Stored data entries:
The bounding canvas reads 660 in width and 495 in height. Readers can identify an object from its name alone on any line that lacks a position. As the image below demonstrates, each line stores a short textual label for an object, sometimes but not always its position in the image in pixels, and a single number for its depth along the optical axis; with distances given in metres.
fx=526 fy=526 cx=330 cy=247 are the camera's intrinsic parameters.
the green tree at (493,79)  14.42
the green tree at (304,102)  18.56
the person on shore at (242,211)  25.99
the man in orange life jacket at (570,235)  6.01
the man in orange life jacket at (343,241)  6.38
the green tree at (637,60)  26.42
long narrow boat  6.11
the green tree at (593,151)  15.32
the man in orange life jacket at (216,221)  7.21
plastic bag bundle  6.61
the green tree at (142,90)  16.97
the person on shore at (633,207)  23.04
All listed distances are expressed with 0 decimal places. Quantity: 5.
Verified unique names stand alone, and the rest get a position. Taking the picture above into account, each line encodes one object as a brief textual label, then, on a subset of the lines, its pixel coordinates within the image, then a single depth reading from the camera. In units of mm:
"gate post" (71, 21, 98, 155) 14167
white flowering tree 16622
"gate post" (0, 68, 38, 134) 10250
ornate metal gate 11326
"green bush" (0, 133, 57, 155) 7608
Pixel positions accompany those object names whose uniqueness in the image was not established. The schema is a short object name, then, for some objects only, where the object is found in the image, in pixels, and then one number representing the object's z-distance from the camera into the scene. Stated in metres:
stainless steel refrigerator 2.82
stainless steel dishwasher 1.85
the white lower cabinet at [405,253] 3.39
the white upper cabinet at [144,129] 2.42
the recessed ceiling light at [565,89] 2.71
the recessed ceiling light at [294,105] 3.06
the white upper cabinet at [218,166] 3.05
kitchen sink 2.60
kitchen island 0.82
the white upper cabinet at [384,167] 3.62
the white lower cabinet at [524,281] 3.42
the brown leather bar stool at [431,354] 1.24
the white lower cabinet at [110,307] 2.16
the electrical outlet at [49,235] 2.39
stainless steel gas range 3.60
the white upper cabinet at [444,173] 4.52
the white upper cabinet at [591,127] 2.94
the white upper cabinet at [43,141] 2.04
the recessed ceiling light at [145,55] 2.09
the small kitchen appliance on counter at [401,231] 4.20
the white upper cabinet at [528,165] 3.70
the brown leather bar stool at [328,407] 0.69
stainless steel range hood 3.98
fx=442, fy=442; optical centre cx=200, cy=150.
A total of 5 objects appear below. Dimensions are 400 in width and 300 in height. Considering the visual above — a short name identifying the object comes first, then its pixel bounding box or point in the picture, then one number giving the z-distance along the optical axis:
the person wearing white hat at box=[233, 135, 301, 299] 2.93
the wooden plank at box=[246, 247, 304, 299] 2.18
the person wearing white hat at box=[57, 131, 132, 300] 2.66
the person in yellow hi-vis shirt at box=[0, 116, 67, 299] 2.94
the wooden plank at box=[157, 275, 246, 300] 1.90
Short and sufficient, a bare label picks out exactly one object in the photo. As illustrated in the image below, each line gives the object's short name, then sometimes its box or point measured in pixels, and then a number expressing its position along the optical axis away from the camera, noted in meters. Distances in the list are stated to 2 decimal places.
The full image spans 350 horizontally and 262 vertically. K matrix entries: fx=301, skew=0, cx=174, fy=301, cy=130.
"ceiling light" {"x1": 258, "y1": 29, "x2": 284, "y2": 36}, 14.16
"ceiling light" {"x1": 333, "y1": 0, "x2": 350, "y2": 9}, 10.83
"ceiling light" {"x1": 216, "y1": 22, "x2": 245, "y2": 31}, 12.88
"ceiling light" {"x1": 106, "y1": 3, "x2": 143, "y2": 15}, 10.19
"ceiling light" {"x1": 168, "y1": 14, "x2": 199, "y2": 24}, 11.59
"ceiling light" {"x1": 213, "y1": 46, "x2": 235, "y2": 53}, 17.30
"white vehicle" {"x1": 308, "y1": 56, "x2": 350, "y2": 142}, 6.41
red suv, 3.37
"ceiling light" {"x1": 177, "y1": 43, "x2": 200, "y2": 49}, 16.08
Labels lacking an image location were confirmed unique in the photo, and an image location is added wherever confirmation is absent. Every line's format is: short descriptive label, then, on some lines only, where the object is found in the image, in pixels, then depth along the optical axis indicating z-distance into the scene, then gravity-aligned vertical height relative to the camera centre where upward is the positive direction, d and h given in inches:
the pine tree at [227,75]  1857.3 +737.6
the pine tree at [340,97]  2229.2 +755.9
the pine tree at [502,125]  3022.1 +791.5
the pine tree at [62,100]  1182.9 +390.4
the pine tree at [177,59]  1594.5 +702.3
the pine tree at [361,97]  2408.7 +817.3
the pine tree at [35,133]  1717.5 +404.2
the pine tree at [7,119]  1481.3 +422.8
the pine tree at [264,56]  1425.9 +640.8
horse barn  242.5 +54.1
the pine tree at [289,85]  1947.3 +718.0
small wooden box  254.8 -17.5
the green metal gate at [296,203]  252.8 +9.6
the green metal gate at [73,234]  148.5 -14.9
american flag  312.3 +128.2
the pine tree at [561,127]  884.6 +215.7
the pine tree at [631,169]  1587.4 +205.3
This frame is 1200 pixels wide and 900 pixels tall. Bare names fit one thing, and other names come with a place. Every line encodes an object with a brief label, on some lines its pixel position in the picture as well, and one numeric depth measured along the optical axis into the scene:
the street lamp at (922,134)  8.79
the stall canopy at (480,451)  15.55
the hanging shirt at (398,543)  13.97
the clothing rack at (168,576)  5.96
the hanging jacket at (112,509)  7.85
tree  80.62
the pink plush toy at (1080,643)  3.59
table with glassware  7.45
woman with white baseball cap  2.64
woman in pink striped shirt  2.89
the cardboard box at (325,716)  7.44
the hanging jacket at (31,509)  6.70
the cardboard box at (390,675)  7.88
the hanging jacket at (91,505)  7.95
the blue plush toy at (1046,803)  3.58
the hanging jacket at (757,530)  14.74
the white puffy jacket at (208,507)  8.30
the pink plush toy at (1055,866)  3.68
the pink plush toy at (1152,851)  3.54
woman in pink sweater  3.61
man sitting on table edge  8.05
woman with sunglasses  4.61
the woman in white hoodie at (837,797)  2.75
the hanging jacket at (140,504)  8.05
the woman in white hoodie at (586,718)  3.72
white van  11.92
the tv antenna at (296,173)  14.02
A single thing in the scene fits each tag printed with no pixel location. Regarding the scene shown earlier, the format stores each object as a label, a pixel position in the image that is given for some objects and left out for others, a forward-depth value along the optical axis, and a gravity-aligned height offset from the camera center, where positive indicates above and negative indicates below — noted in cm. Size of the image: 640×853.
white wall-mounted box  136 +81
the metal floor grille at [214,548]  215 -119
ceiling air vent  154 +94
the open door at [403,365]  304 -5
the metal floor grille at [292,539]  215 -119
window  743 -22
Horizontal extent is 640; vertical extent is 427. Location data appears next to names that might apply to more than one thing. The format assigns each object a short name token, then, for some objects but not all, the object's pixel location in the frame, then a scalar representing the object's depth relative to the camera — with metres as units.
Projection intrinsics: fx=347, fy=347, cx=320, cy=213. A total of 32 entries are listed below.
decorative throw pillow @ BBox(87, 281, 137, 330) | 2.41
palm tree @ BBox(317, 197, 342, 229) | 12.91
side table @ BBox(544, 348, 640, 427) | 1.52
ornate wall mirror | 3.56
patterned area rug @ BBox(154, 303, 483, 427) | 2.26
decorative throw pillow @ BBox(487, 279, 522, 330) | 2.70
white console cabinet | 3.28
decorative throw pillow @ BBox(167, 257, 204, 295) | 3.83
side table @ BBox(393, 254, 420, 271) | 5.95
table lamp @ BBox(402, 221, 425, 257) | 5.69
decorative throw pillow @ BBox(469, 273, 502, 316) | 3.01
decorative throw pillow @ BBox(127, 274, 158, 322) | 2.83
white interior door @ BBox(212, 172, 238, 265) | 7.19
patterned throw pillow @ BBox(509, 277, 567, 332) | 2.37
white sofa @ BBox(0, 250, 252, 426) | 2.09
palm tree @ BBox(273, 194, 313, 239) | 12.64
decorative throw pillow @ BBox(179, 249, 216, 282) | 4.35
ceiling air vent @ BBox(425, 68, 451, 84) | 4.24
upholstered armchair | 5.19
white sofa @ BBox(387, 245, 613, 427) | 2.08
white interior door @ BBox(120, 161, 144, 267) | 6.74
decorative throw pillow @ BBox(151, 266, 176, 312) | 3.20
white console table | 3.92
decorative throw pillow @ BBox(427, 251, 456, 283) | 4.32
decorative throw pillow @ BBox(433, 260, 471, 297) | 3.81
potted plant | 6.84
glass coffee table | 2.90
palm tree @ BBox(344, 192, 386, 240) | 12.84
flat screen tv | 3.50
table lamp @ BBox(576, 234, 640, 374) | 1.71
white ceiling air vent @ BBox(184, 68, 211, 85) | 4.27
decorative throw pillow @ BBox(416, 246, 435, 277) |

▶ **YOUR OBJECTIVE**: Your answer must be a single number: the count of lines in the data that contain the string "orange".

▶ **ANSWER BOX**: 3